Published online yesterday (June 6), “Refuting Fear: Immigration, Youth and California’s Stunning Declines in Crime and Violence” documents “dramatic reductions in crime” as California’s population has evolved from 67 percent White in 1980 to 62 percent people of color in 2017. The shift is even more pronounced when considering people under the age of 25, where the population went from 60 percent White to 71 percent people of color—a demographic change that the author, senior research fellow Mike Males, says is largely driven by immigration.
The study found that as the complexion of California changed, crime decreased: violent crime rates for youth dropped by 72 percent between 1980 and 2015, and homicide arrests of youth plummeted by 92 percent in the same period.
From the report:
These trends have caught experts, officials and interest groups by surprise.
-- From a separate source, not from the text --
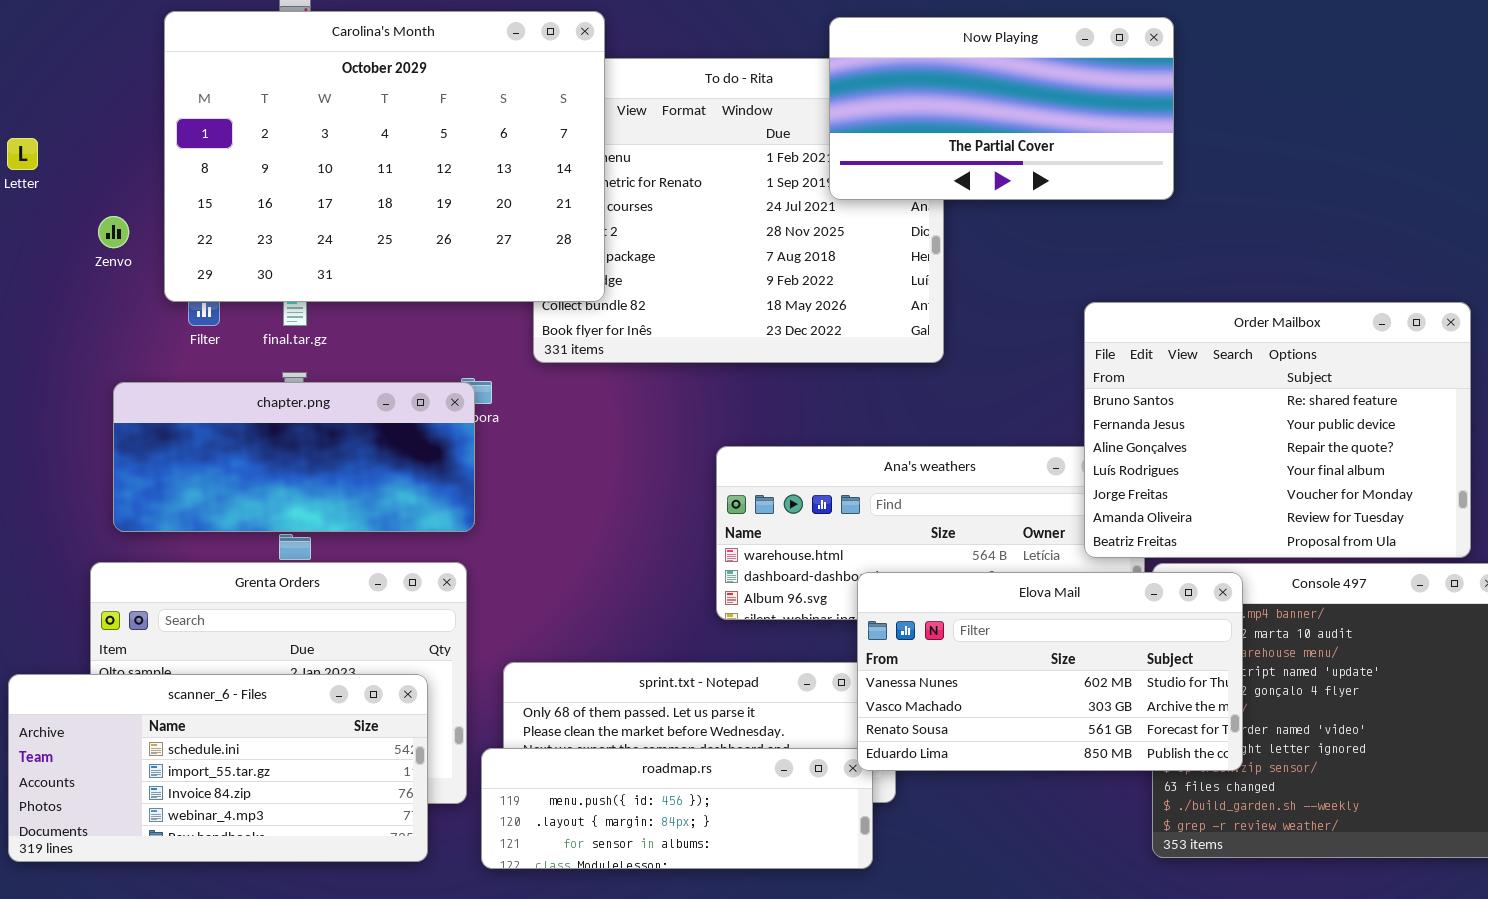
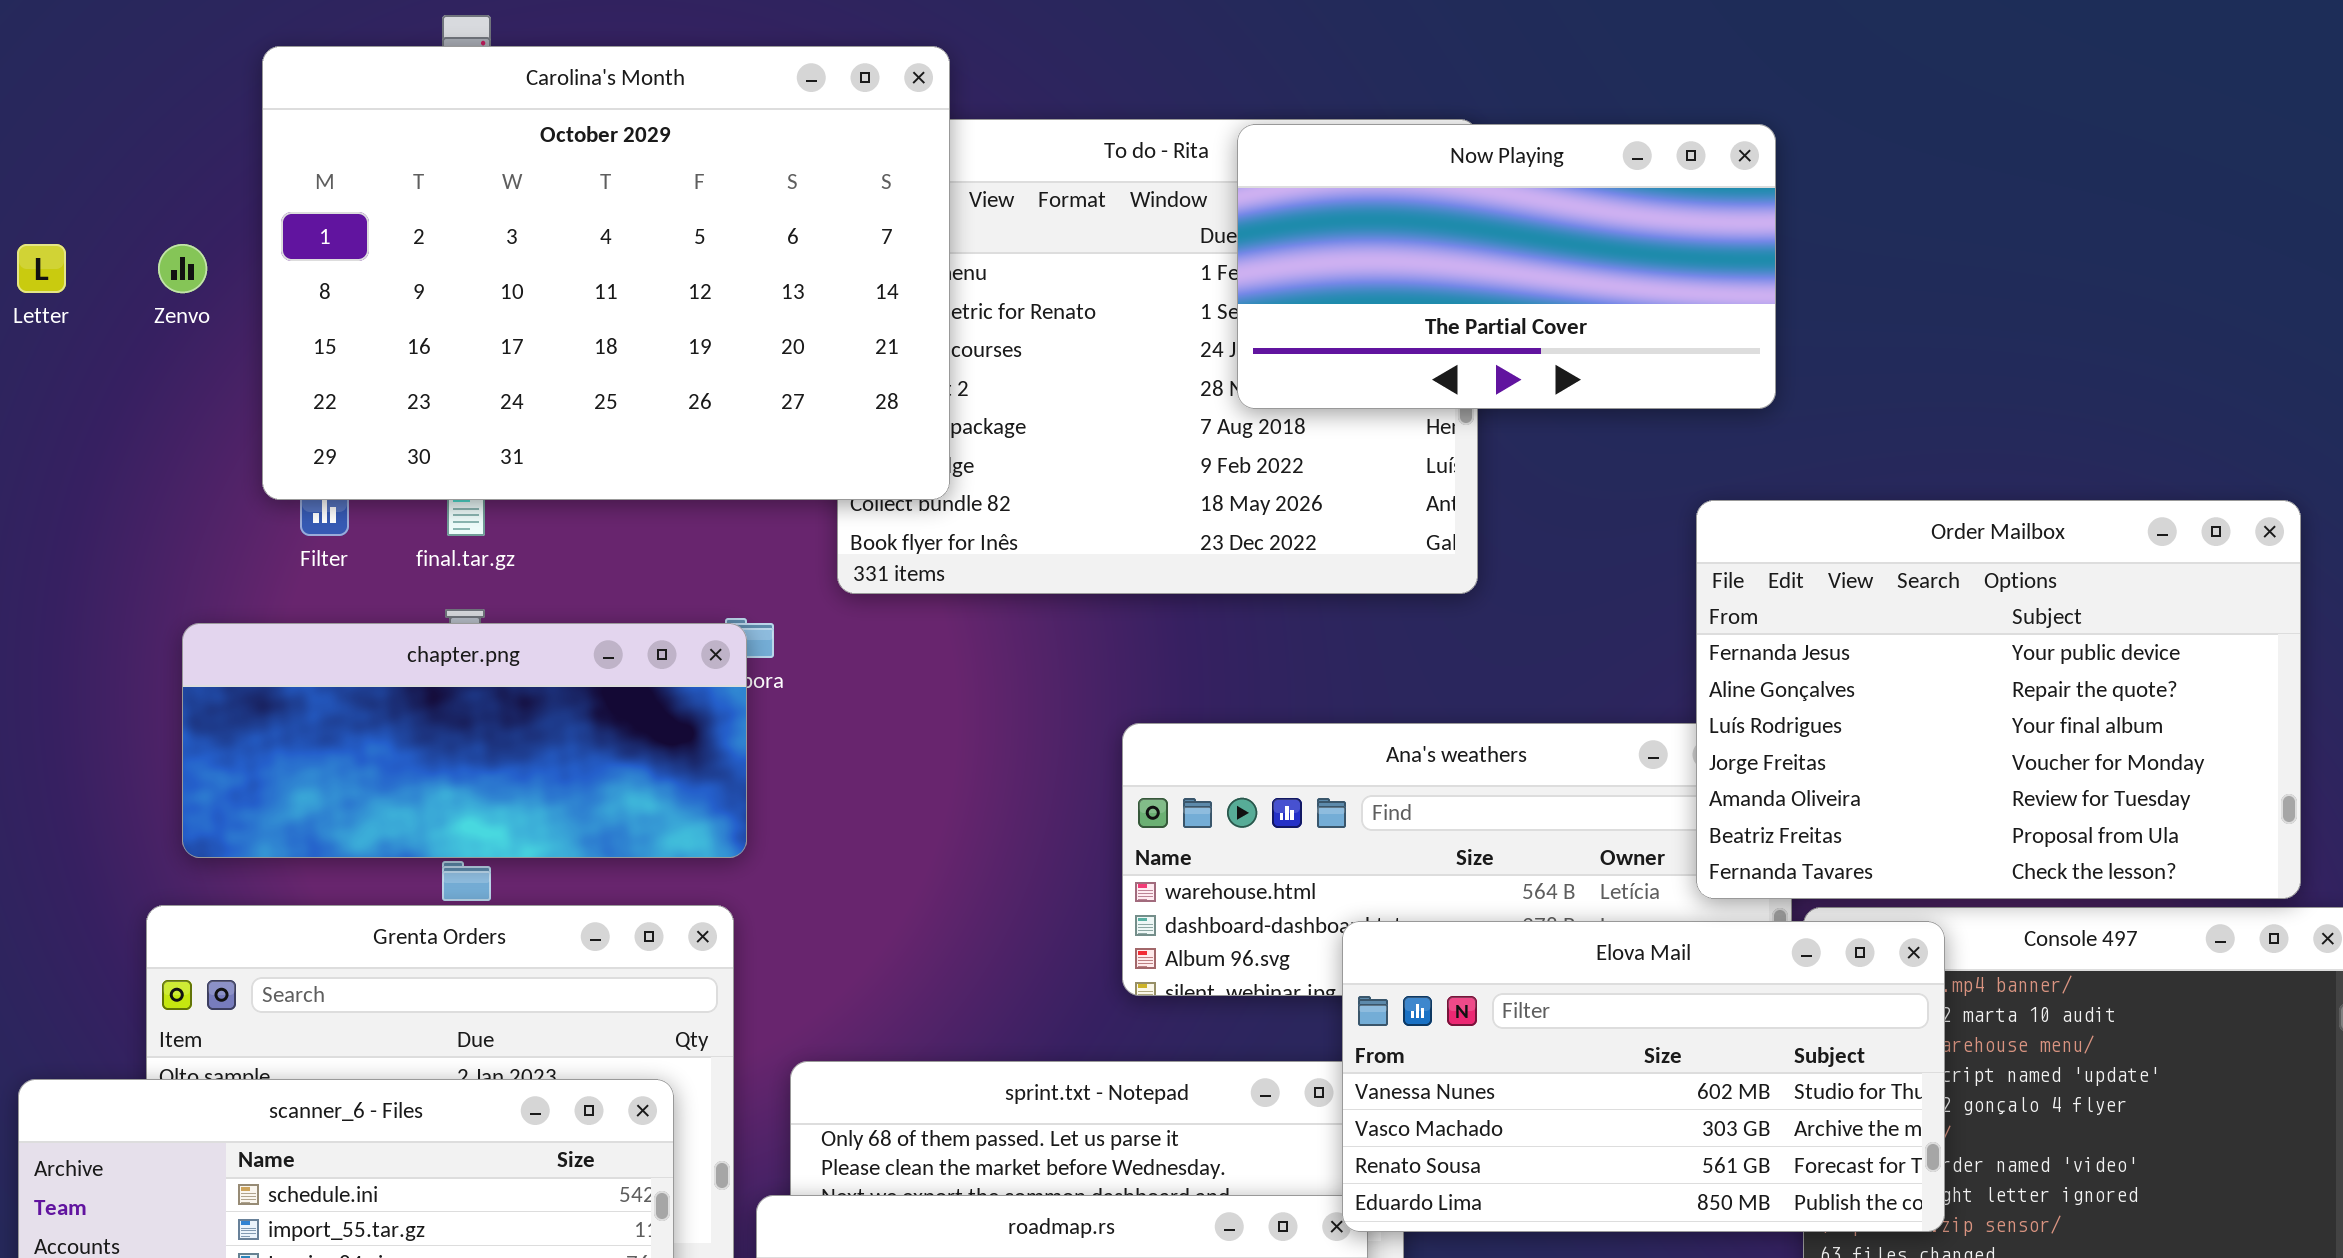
Now Playing: [829,17,1174,200] -> [1237,124,1776,409], moved
Zenvo: [98,216,129,248] -> [158,244,207,293], moved
Order Mailbox: [1084,302,1471,558] -> [1696,500,2301,899], scrolled down 1 row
In the 1990s, leading criminologists predicted growing populations of youth of color would result in a “blood bath of teenaged violence” incited by “juvenile super-predators.” Similarly, in 2017, President Donald Trump is blaming people of color—specifically immigrants from Muslim-majority countries and Mexico—for causing increased crime, drug-related death and “American carnage.” The president has also stated that “sanctuary cities” in particular “breed crime,” and that California is therefore “out of control.” However, California’s crime trends in the all-minority population era have proven to be more positive than the nation overall. This is especially apparent in California’s largest cities, many of which have established local policies, or must adhere to state policy, limiting cooperation with federal Immigration and Customs Enforcement (ICE). …
While the large declines in crime and violence among young Californians have benefitted all races and ethnicities, the ethnic groups composing the highest proportions of recent immigration showed the largest declines. For example, from 1980 to 2015, homicide arrest rates of youth fell by 93 percent among Asian populations, 91 percent among Latino populations, 80 percent among Black populations and 77 percent among White populations.
The study also found that the high school dropout rate declined as California’s communities of color grew, while college enrollment and graduation rates increased.